Below are records; work out how many of their lines contain "allergy" and give only that number.

━━━ Records to use ━━━

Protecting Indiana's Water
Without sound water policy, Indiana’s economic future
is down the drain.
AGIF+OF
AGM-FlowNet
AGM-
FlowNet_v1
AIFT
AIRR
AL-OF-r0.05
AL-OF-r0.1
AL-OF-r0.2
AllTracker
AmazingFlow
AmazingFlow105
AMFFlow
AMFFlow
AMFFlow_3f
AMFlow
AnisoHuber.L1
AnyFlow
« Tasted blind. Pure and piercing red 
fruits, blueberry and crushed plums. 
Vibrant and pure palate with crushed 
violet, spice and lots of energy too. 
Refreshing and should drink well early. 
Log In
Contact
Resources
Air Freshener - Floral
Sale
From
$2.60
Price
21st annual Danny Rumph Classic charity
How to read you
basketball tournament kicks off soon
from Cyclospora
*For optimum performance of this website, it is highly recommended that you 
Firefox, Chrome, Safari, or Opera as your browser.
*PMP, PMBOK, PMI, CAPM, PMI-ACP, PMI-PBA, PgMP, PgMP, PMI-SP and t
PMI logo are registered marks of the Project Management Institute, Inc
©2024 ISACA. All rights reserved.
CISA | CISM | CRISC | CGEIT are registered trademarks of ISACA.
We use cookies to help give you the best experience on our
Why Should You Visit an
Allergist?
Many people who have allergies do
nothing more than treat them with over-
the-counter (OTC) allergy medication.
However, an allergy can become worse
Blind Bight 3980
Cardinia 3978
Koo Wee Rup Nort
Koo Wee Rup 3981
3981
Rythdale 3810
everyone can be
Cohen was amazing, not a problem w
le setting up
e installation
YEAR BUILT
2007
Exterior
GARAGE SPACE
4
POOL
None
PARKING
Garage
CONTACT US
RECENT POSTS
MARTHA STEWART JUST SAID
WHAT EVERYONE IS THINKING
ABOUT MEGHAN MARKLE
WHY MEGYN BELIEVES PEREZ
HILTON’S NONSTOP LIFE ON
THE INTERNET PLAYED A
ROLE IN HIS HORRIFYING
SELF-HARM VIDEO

━━━

● **The answer**: 2